As described in Ringler v. Tower Forty One Association, Inc., Arb. Case No. 2005-04-1867, a reverse recall is a proceeding in which “the board member whose recall was certified initiates the proceeding, joined by any other unit owners who wish to be included as petitioners, arguing that the recall effort was certified in error and naming the association as a party”. The party filing for arbitration may challenge the board’s actions or in actions relating to the recall process and may challenge the recall procedure itself, such as the form of written agreement or vote at a meeting. In Ringler, the board received the written agreements for recall and failed to call a meeting. Mr. Ringler was notified that the recall was effective before he even knew that the board was served. The property manager accepted service of the written agreements and delivered them to another board member. That board member purportedly failed to notify anyone else (although that allegation was disputed).

Since service on the Association’s manager is effective service, the recall against Mr. Ringler was ultimately certified, but in Scariati v. The Villages of Emerald Lakes One Condominium Association, Inc., Arb. Case No. 2005-02-1485, the arbitrator reversed the recall as it was discovered that there weren’t enough written agreements signed by owners to effectuate a valid recall. In Scariati, the petitioner alleged she was not permitted to examine the recall written agreements before or even at the board meeting to determine whether or not to certify the effort. Once she had that opportunity, she discovered the improprieties. The recall was not certified, even though the board voted to certify, as a result of the board’s improper behavior and the fact that the recall was void ab initio.
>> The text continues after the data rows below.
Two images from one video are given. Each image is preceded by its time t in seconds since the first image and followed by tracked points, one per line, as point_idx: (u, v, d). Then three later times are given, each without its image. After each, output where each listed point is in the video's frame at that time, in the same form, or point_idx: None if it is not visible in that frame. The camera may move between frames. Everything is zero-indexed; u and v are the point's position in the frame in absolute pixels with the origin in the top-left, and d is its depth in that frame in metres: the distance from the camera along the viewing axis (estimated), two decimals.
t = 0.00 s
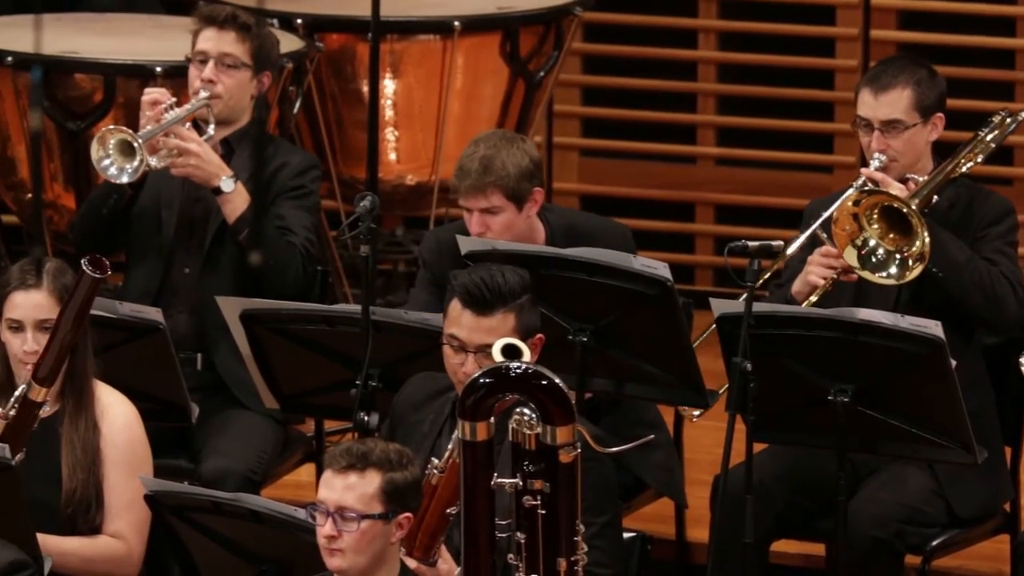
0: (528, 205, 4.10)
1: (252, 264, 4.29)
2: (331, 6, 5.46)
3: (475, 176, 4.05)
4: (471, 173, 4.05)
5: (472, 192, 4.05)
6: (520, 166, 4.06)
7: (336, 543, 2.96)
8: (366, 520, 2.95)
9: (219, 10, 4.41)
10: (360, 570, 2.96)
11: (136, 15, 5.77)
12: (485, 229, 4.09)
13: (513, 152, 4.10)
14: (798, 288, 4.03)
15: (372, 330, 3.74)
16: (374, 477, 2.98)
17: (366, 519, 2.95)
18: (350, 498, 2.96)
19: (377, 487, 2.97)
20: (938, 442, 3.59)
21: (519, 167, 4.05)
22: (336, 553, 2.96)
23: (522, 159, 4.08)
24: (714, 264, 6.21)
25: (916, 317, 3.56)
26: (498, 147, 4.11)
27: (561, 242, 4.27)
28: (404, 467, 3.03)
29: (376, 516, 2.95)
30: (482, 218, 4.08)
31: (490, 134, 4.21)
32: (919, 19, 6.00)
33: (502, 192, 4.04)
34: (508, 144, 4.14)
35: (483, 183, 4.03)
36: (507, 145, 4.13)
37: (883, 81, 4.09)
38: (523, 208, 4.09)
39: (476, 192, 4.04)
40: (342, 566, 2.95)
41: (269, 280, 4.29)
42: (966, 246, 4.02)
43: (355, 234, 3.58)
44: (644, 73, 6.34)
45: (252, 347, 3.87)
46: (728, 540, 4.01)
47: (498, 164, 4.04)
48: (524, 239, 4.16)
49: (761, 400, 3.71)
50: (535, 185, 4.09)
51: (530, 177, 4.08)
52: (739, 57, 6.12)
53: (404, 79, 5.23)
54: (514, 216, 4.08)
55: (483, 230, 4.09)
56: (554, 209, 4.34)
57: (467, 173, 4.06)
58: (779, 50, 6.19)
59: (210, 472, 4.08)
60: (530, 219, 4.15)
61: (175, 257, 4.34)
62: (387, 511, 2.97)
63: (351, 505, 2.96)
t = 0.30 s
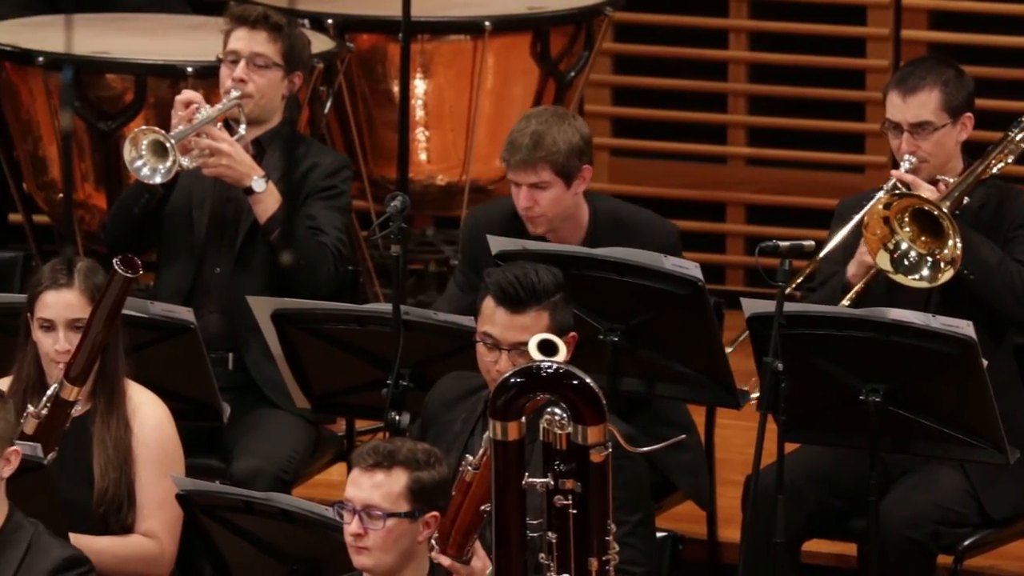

There is a substantial difference between recall arbitrations and “reverse” recall arbitrations. There is no mechanism for recovery of prevailing party attorneys’ fees in the arbitration of a recall. However, since a “reverse” recall is a Petition filed by a unit owner (or owners), attorney’s fees are awardable to the prevailing party. Thus, it is important not to ignore procedural requirements in connection with a recall attempt as machinations on the part of the board may expose the Association to liability for the opposing side’s fees and costs.